Exercise A
From the remarks on Santander, extract the passage from "It was just" up to and including "CEO and myself.".

There is something that also protects us right now, which is related to diversification, and that is that we have the ability, without buying or selling anything, to allocate capital where we see the expectations are better. This is something we have repeated often, and this is a huge strength we have. If we see that a country is going to grow less or its prospects are not very good, we can invest in other countries. The same thing goes for the types of businesses. This is unique to Santander. Very interesting. Thirdly, going back to specific markets, there have been questions on the impact in Mexico and the impact of tariffs. In terms of markets, I said this a few days ago in Brussels, what is happening is going to affect the U.S. more than Europe in the short term. Growth in Europe will be less.

It was always expected to be less than growth in the U.S., but the impact is going to be greater there than here. The U.S. is a great market, although it slows down now. Their expectations for the future are still very good. Germany represents a third of the European economy, and it has decided that it is going to spend more. It is going to invest more, and they can afford it. European banks, we find ourselves in a unique situation to face this challenge from the private sector and channel the deposits of our customers, the savings of our customers that we have, to productive investments. This is a unique combination, and the European Union, the Commission, the Parliament, the European Council have decided to use this capability that banks have. Finally, Latin America, Mexico is one of the least affected countries. In fact, nothing has changed.

It was just the way it was with the last treaty that was signed, the North American Treaty. Brazil is also less affected than other countries by this. Therefore, relative to others, we are better positioned. Finally, of course, what we've been able to do in the past few years and for many years proves that we can continue to do it increasingly better in an environment which is certainly complex. The next question is the impact on the new interest rate environment from Andreas Thoma and Rebeca Investment and the impact of the new interest rate environment from Abigail. Once again, our growth and increases in profitability not only depend on interest rates. To a large extent, they depend on ourselves. They're under our control because the idea is to implement one transformation that we already mentioned, the CEO and myself.

Records from a data source
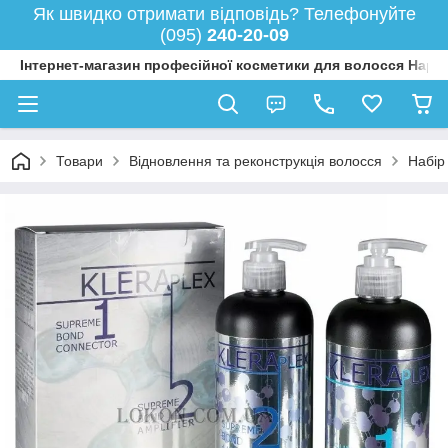
Як швидко отримати відповідь? Телефонуйте
(095)
240-20-09
Інтернет-магазин професійної косметики для волосся Happy
Товари
Відновлення та реконструкція волосся
Набір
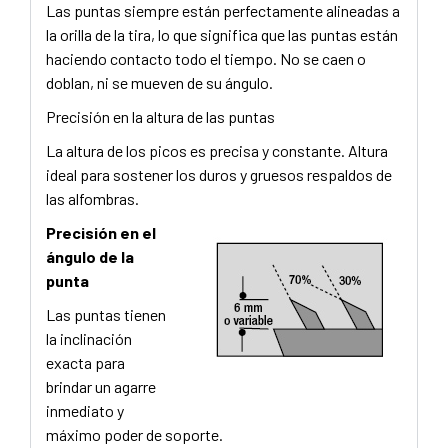
Las puntas siempre están perfectamente alineadas a
la orilla de la tira, lo que significa que las puntas están
haciendo contacto todo el tiempo. No se caen o
doblan, ni se mueven de su ángulo.
Precisión en la altura de las puntas
La altura de los picos es precisa y constante. Altura
ideal para sostener los duros y gruesos respaldos de
las alfombras.
Precisión en el
ángulo de la
punta
Las puntas tienen
la inclinación
exacta para
brindar un agarre
inmediato y
máximo poder de soporte.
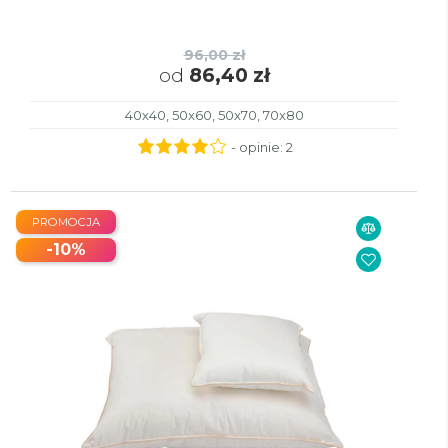
96,00 zł
od
86,40 zł
40x40, 50x60, 50x70, 70x80
- opinie:
2
PROMOCJA
-10%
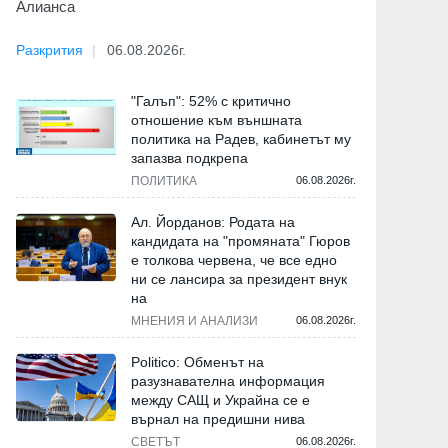
Алианса
Разкрития
06.08.2026г.
"Галъп": 52% с критично
отношение към външната
политика на Радев, кабинетът му
запазва подкрепа
ПОЛИТИКА
06.08.2026г.
Ал. Йорданов: Родата на
кандидата на "промяната" Гюров
е толкова червена, че все едно
ни се лансира за президент внук
на
МНЕНИЯ И АНАЛИЗИ
06.08.2026г.
Politico: Обменът на
разузнавателна информация
между САЩ и Украйна се е
върнал на предишни нива
СВЕТЪТ
06.08.2026г.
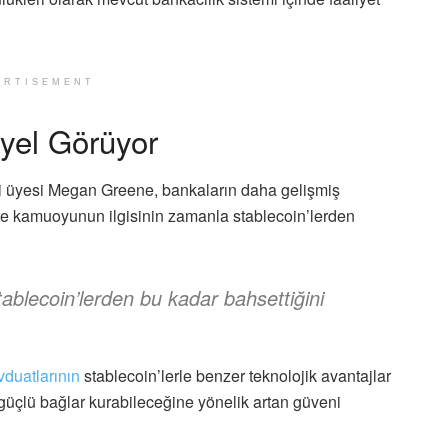
ERTISEMENT
yel Görüyor
si üyesi Megan Greene, bankaların daha gelişmiş
ikte kamuoyunun ilgisinin zamanla stablecoin’lerden
ablecoin’lerden bu kadar bahsettiğini
duatlarının
stablecoin’lerle benzer teknolojik avantajlar
güçlü bağlar kurabileceğine yönelik artan güveni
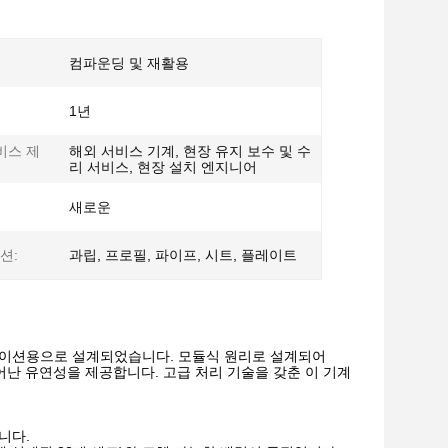
컴파운딩 및 재활용
1년
비스 제
해외 서비스 기계, 현장 유지 보수 및 수
리 서비스, 현장 설치 엔지니어
새로운
션:
과립, 프로필, 파이프, 시트, 플레이트
 애플리케이션용으로 설계되었습니다. 모듈식 원리로 설계되어
뛰어난 유연성을 제공합니다. 고급 처리 기술을 갖춘 이 기계
니다.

Exercise B
Rewrite all the entries in Block 1 with every "puntas" changed to "púas" and nothing else altered. Omit the picture lines from your version.

Your solution A
It was just the way it was with the last treaty that was signed, the North American Treaty. Brazil is also less affected than other countries by this. Therefore, relative to others, we are better positioned. Finally, of course, what we've been able to do in the past few years and for many years proves that we can continue to do it increasingly better in an environment which is certainly complex. The next question is the impact on the new interest rate environment from Andreas Thoma and Rebeca Investment and the impact of the new interest rate environment from Abigail. Once again, our growth and increases in profitability not only depend on interest rates. To a large extent, they depend on ourselves. They're under our control because the idea is to implement one transformation that we already mentioned, the CEO and myself.

Your solution B
Як швидко отримати відповідь? Телефонуйте
(095)
240-20-09
Інтернет-магазин професійної косметики для волосся Happy
Товари
Відновлення та реконструкція волосся
Набір
Las púas siempre están perfectamente alineadas a
la orilla de la tira, lo que significa que las púas están
haciendo contacto todo el tiempo. No se caen o
doblan, ni se mueven de su ángulo.
Precisión en la altura de las púas
La altura de los picos es precisa y constante. Altura
ideal para sostener los duros y gruesos respaldos de
las alfombras.
Precisión en el
ángulo de la
punta
Las púas tienen
la inclinación
exacta para
brindar un agarre
inmediato y
máximo poder de soporte.
96,00 zł
od
86,40 zł
40x40, 50x60, 50x70, 70x80
- opinie:
2
PROMOCJA
-10%
Алианса
Разкрития
06.08.2026г.
"Галъп": 52% с критично
отношение към външната
политика на Радев, кабинетът му
запазва подкрепа
ПОЛИТИКА
06.08.2026г.
Ал. Йорданов: Родата на
кандидата на "промяната" Гюров
е толкова червена, че все едно
ни се лансира за президент внук
на
МНЕНИЯ И АНАЛИЗИ
06.08.2026г.
Politico: Обменът на
разузнавателна информация
между САЩ и Украйна се е
върнал на предишни нива
СВЕТЪТ
06.08.2026г.
ERTISEMENT
yel Görüyor
si üyesi Megan Greene, bankaların daha gelişmiş
ikte kamuoyunun ilgisinin zamanla stablecoin’lerden
ablecoin’lerden bu kadar bahsettiğini
duatlarının
stablecoin’lerle benzer teknolojik avantajlar
güçlü bağlar kurabileceğine yönelik artan güveni
컴파운딩 및 재활용
1년
비스 제
해외 서비스 기계, 현장 유지 보수 및 수
리 서비스, 현장 설치 엔지니어
새로운
션:
과립, 프로필, 파이프, 시트, 플레이트
 애플리케이션용으로 설계되었습니다. 모듈식 원리로 설계되어
뛰어난 유연성을 제공합니다. 고급 처리 기술을 갖춘 이 기계
니다.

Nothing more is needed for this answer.